2.5.2. Zoals volgt uit de uitspraak van de Afdeling van 10 december 2010 in zaak nr. 201006726/1/V1 (www.raadvanstate.nl), kan uit het arrest van het Europees Hof voor de Rechten van de Mens (hierna: het EHRM) van 31 januari 2006 in de zaak Rodrigues da Silva en Hoogkamer tegen Nederland, nr. 50435/99 (www.echr.coe.int) en het arrest van het EHRM van 14 april 2009 in de zaak Narenji Haghighi tegen Nederland, nr. 38165/07 (www.echr.coe.int), worden afgeleid dat bij de belangenafweging in het kader van artikel 8 van het EVRM relevant is of op het moment dat de desbetreffende vreemdeling het familie- of gezinsleven is aangegaan en heeft geïntensiveerd al dan niet zekerheid bestond over zijn verblijfsaanspraken in Nederland. De minister heeft derhalve terecht van belang geacht dat de vreemdeling het gezinsleven met haar nieuwe partner is aangegaan terwijl zij niet beschikte over een verblijfsvergunning die dat mogelijk maakte. Dat de vreemdeling in de veronderstelling verkeerde dat de haar verleende verblijfsvergunning regulier voor bepaalde tijd niet beperkt was tot gezinsleven met haar voormalige partner, dient voor haar rekening te blijven, nu de aan die vergunning verbonden beperking die veronderstelling niet rechtvaardigt.

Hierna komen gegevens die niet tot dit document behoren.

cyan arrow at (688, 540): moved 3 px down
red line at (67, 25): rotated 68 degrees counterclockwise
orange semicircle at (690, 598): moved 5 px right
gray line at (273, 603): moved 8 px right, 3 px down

Niettemin kunnen zich zodanige feiten en omstandigheden voordoen dat uit het recht op eerbiediging van het gezinsleven een positieve verplichting voor de Nederlandse staat voortvloeit om de vreemdeling verblijf hier te lande toe te staan. Volgens vaste jurisprudentie van het EHRM (onder meer het arrest van 18 maart 2003 in de zaak T.I. en W.S. Ebrahim tegen Nederland, nr. 59186/00; www.echr.coe.int) dient bij de beoordeling van de vraag of artikel 8 van het EVRM in een bepaald geval de positieve verplichting met zich brengt een vreemdeling in staat te stellen tot het uitoefenen van gezinsleven in een bepaalde lidstaat, een “fair balance” te worden gevonden tussen enerzijds de belangen van het betrokken individu en anderzijds het betrokken algemeen belang van die lidstaat. Bij deze afweging komt de desbetreffende lidstaat een zekere beoordelingsruimte toe. Daarbij moeten alle voor die belangenafweging van betekenis zijnde feiten en omstandigheden kenbaar worden betrokken.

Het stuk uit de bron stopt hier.